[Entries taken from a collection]
-- Opening Marker --

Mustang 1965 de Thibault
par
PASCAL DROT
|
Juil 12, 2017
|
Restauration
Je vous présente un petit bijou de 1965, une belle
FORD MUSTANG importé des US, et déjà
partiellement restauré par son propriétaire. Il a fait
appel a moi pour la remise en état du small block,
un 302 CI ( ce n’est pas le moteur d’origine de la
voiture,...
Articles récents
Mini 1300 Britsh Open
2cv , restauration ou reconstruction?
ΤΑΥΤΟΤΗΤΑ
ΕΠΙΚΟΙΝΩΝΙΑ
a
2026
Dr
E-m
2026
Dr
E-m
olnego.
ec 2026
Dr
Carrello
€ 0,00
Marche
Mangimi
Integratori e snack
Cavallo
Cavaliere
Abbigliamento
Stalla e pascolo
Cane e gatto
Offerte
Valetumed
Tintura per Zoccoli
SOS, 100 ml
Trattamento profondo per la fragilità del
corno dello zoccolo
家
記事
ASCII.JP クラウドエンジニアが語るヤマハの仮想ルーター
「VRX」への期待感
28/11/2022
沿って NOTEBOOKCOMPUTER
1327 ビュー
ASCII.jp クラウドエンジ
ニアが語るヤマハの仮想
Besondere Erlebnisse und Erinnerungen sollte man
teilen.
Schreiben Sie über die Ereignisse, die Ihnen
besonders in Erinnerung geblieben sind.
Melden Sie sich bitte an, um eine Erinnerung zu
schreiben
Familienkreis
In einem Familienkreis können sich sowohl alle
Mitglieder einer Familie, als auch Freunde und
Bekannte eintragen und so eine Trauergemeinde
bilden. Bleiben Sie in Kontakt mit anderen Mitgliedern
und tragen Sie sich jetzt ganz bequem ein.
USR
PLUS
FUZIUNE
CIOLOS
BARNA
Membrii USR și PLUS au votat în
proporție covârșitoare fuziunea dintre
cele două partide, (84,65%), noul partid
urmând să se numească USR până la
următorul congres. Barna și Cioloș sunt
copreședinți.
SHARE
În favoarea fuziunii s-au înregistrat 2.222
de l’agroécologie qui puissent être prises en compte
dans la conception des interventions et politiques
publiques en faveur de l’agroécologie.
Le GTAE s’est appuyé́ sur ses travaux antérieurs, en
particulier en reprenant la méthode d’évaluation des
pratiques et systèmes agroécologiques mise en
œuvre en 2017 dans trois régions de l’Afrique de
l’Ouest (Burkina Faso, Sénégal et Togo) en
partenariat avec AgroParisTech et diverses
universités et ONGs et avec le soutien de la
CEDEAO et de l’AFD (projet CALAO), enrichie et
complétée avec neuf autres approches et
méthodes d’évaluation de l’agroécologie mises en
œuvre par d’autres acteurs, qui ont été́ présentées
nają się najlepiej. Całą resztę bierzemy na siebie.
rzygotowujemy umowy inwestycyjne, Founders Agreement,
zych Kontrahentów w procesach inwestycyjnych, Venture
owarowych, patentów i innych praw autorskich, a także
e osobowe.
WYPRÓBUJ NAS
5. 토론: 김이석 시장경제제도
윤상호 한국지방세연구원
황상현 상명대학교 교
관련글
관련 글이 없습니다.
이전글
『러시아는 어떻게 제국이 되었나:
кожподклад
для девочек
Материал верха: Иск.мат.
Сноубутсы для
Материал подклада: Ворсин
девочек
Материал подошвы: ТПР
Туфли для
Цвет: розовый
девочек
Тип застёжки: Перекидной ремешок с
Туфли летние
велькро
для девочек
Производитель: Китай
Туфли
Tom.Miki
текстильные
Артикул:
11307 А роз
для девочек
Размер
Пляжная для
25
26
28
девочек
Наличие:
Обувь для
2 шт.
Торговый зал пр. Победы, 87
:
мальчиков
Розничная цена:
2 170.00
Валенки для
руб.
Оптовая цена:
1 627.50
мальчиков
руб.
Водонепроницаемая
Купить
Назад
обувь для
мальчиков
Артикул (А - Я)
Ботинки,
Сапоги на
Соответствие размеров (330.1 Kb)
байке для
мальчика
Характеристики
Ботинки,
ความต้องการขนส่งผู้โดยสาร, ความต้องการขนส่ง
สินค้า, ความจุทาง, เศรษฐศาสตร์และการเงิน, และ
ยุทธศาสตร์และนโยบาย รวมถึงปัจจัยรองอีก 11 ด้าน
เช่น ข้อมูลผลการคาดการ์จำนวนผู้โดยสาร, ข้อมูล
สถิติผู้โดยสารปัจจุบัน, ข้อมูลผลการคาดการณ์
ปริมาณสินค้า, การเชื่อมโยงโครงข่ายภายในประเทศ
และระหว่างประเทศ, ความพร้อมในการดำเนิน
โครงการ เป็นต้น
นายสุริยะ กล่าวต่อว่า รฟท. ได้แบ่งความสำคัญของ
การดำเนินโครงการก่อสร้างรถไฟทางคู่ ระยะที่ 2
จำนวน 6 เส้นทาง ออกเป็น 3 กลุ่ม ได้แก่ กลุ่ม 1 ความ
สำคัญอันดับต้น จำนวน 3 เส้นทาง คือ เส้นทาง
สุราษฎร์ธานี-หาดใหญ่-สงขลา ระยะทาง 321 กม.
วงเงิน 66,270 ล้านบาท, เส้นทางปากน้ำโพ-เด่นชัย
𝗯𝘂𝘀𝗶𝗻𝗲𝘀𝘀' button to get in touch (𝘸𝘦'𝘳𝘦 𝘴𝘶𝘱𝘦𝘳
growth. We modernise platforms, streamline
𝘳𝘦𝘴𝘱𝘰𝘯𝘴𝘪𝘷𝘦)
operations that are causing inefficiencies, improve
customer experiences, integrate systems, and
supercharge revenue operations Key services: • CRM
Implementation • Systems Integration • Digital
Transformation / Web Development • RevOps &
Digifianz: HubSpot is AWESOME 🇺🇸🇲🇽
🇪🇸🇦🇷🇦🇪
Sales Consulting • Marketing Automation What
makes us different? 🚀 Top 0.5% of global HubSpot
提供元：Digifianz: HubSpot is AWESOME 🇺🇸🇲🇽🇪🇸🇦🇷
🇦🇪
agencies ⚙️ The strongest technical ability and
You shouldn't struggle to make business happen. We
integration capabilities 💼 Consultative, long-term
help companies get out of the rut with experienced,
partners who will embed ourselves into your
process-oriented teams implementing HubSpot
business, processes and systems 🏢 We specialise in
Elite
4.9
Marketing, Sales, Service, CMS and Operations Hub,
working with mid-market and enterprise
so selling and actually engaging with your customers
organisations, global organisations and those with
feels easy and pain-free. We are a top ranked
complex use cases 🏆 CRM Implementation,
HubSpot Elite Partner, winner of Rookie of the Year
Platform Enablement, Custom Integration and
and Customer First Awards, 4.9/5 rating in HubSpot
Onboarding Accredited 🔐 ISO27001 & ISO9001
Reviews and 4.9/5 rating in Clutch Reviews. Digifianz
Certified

-- Closing Marker --

> [Required work]
Change "Familienkreis" to "Freundeskreis" in the lines from the first line through the line with "de l’agroécologie qui", and give those lines again with nothing else altered.

> [Output for this exercise]
Mustang 1965 de Thibault
par
PASCAL DROT
|
Juil 12, 2017
|
Restauration
Je vous présente un petit bijou de 1965, une belle
FORD MUSTANG importé des US, et déjà
partiellement restauré par son propriétaire. Il a fait
appel a moi pour la remise en état du small block,
un 302 CI ( ce n’est pas le moteur d’origine de la
voiture,...
Articles récents
Mini 1300 Britsh Open
2cv , restauration ou reconstruction?
ΤΑΥΤΟΤΗΤΑ
ΕΠΙΚΟΙΝΩΝΙΑ
a
2026
Dr
E-m
2026
Dr
E-m
olnego.
ec 2026
Dr
Carrello
€ 0,00
Marche
Mangimi
Integratori e snack
Cavallo
Cavaliere
Abbigliamento
Stalla e pascolo
Cane e gatto
Offerte
Valetumed
Tintura per Zoccoli
SOS, 100 ml
Trattamento profondo per la fragilità del
corno dello zoccolo
家
記事
ASCII.JP クラウドエンジニアが語るヤマハの仮想ルーター
「VRX」への期待感
28/11/2022
沿って NOTEBOOKCOMPUTER
1327 ビュー
ASCII.jp クラウドエンジ
ニアが語るヤマハの仮想
Besondere Erlebnisse und Erinnerungen sollte man
teilen.
Schreiben Sie über die Ereignisse, die Ihnen
besonders in Erinnerung geblieben sind.
Melden Sie sich bitte an, um eine Erinnerung zu
schreiben
Freundeskreis
In einem Freundeskreis können sich sowohl alle
Mitglieder einer Familie, als auch Freunde und
Bekannte eintragen und so eine Trauergemeinde
bilden. Bleiben Sie in Kontakt mit anderen Mitgliedern
und tragen Sie sich jetzt ganz bequem ein.
USR
PLUS
FUZIUNE
CIOLOS
BARNA
Membrii USR și PLUS au votat în
proporție covârșitoare fuziunea dintre
cele două partide, (84,65%), noul partid
urmând să se numească USR până la
următorul congres. Barna și Cioloș sunt
copreședinți.
SHARE
În favoarea fuziunii s-au înregistrat 2.222
de l’agroécologie qui puissent être prises en compte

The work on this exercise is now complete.